A: Spark DataFrames are based on Pandas, they emulate pandas they are different. Many developers who know Python well can sometime overly rely on Pandas. Databricks are working on making Pandas work better, but for now you should use DataFrames in Spark over Pandas. If you use Pandas and Spark DataFrames, then you should look at using Apache Arrow to make the process of moving from one to another more performant. Remember that Spark DataFrames will end up being converted in to RDD expressions by the Catalyst engine. Pandas will not.
Q3: Does Databricks works with Azure Notebooks?
A: They're a similar implementation, but sending data to the cluster is something you have to code in manually. There is now Databricks connect. Which should allow this. They will not operate in the same way. Databricks implements many optimisations on top of Jupyter which are only included in Databricks. https://docs.azuredatabricks.net/user-guide/dev-tools/db-connect.html
Q4: Why is the' from pyspark.sql.types import * ' bad for performance if Spark is an optimised Lazy language and it only executes procedures when and if needed. ?
A: The lazy bits are more about the transformations on the DataFrames. Importing libraries brings them into context on the servers as you run them - it's a fairly small memory overhead but if you're managing a production workload, better to be exact about the load you're putting on them. That library is quite large. Limit the scope to ensure it runs as fast as possible.

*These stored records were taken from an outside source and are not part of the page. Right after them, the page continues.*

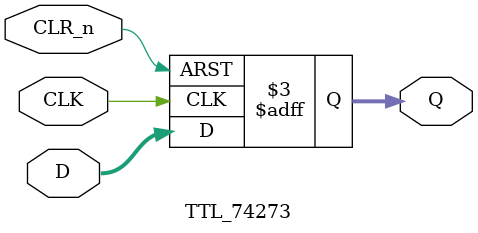
<source format=v>
/**************************************************************************
** 74273                                                                 **
** OCTAL D-TYPE FLIP-FLOP WITH COMMON CLOCK AND ASYNCHRONOUS CLEAR       **
** (NONE NEGATING)                                                       **
**                                                                       **
** Documentation:  https://www.ti.com/lit/ds/symlink/sn54ls273-sp.pdf    **
**                                                                       **
** Last reviewed: 25-MAY-2024                                            **
** Ronny Hansen                                                          **
***************************************************************************/


module TTL_74273 (
    input wire CLK,        // Clock input
    input wire CLR_n,      // Active low clear input
    input wire [7:0] D,    // 8-bit data input
    output reg [7:0] Q     // 8-bit output
);

    // Flip-flop logic
    always @(posedge CLK or negedge CLR_n) begin
        if (!CLR_n) begin
            Q <= 8'b0;     // Reset output to 0 when clr_n is low
        end else begin
            Q <= D;        // Load data into flip-flops on rising edge of clk
        end
    end

endmodule

</source>
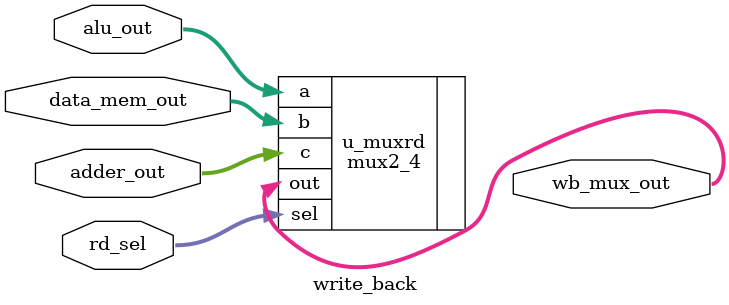
<source format=v>
module write_back(

    input wire [31:0]alu_out,
    input wire [31:0]data_mem_out,
    input wire [31:0]adder_out,
    input wire [1:0]rd_sel,
    output wire [31:0]wb_mux_out
    
);
    mux2_4 u_muxrd(
        .a(alu_out),
        .b(data_mem_out),
        .c(adder_out),
        .sel(rd_sel),
        .out(wb_mux_out)
    );


endmodule
</source>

Q5: can you force the caching of data without having to force it with a count? i.e is there some parameter you can use?
A: Using count() is just an example of an action. Spark is lazy and will not execute your command until you trigger an action. You could use any action you wish. There is little reason to put something in memory unless you need it. Forcing data in to memory should be avoided as you can quickly run out of memory.
Q6: Do you always store the results of an action into another variable?

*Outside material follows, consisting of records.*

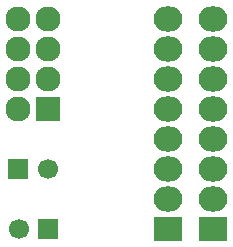
<source format=gbs>
G04 #@! TF.FileFunction,Soldermask,Bot*
%FSLAX46Y46*%
G04 Gerber Fmt 4.6, Leading zero omitted, Abs format (unit mm)*
G04 Created by KiCad (PCBNEW 4.0.2-stable) date Friday, 10 June 2016 'pmt' 15:57:06*
%MOMM*%
G01*
G04 APERTURE LIST*
%ADD10C,0.100000*%
%ADD11R,1.700000X1.700000*%
%ADD12C,1.700000*%
%ADD13R,2.127200X2.127200*%
%ADD14O,2.127200X2.127200*%
%ADD15R,2.432000X2.127200*%
%ADD16O,2.432000X2.127200*%
G04 APERTURE END LIST*
D10*
D11*
X163830000Y-114300000D03*
D12*
X161330000Y-114300000D03*
X163790000Y-109220000D03*
D11*
X161290000Y-109220000D03*
D13*
X163830000Y-104140000D03*
D14*
X161290000Y-104140000D03*
X163830000Y-101600000D03*
X161290000Y-101600000D03*
X163830000Y-99060000D03*
X161290000Y-99060000D03*
X163830000Y-96520000D03*
X161290000Y-96520000D03*
D15*
X177800000Y-114300000D03*
D16*
X177800000Y-111760000D03*
X177800000Y-109220000D03*
X177800000Y-106680000D03*
X177800000Y-104140000D03*
X177800000Y-101600000D03*
X177800000Y-99060000D03*
X177800000Y-96520000D03*
D15*
X173990000Y-114300000D03*
D16*
X173990000Y-111760000D03*
X173990000Y-109220000D03*
X173990000Y-106680000D03*
X173990000Y-104140000D03*
X173990000Y-101600000D03*
X173990000Y-99060000D03*
X173990000Y-96520000D03*
M02*

</source>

A: Nope, depends what you want to do with it. Actions can be things like "write it to disk", which wouldn't be a variable
But the list of transformations you're applying, are held as that "DataFrame" variable.
Q7: should we ever clean up and delete DataFrames we're no longer using?
A: You can choose to apply it over the same variable, ie: "DF = spark.select", then DF = DF.select()" and it'll change the df definition as you go. Or you can name the different stages as different names to keep track of the different stages of transformation. DataFrames you don't need to clean up, unless you use cache(), which is going to take up a chunk of memory on the cluster. If you're caching a large dataset, you'll probably want to clean it up if it is not being used.
Q8: When using spark.read with a schema, does it require us to select all columns in i.e. a csv-file? An example, what happens behind the scene if we were to calculate an average of a integer column across regions in a string column in a file with 100.000.000 records and 200 columns wide and we only need info from 2 of the columns?
A: So this depends on the storage type. CSVs you have to read the full row, as there's no way of identifying a vertical slice of data from that file. If you use a columnar file such as Parquet then each column and be excluded as required.
Q9: Could I, or I guess should I connect to database services such as ADWH, SQLDB to get data from? Or files (blob storage, ADLS) is the preferred (only possible) approach?
A: You can absolutely grab data from sqldb, sqldw, cosmos etc. There are connections for most databases.
Q10: to what degree do classic t-sql coding practices apply (eg avoiding functions on the left side of the operator)?
A: I know what you're asking, I wrote a non-sargable function on my data. Which in SQL is a big no -no.
But we are not working against a SQL engine. We are working on non-indexed files. Non-sargable relates to indexes. We do not have any.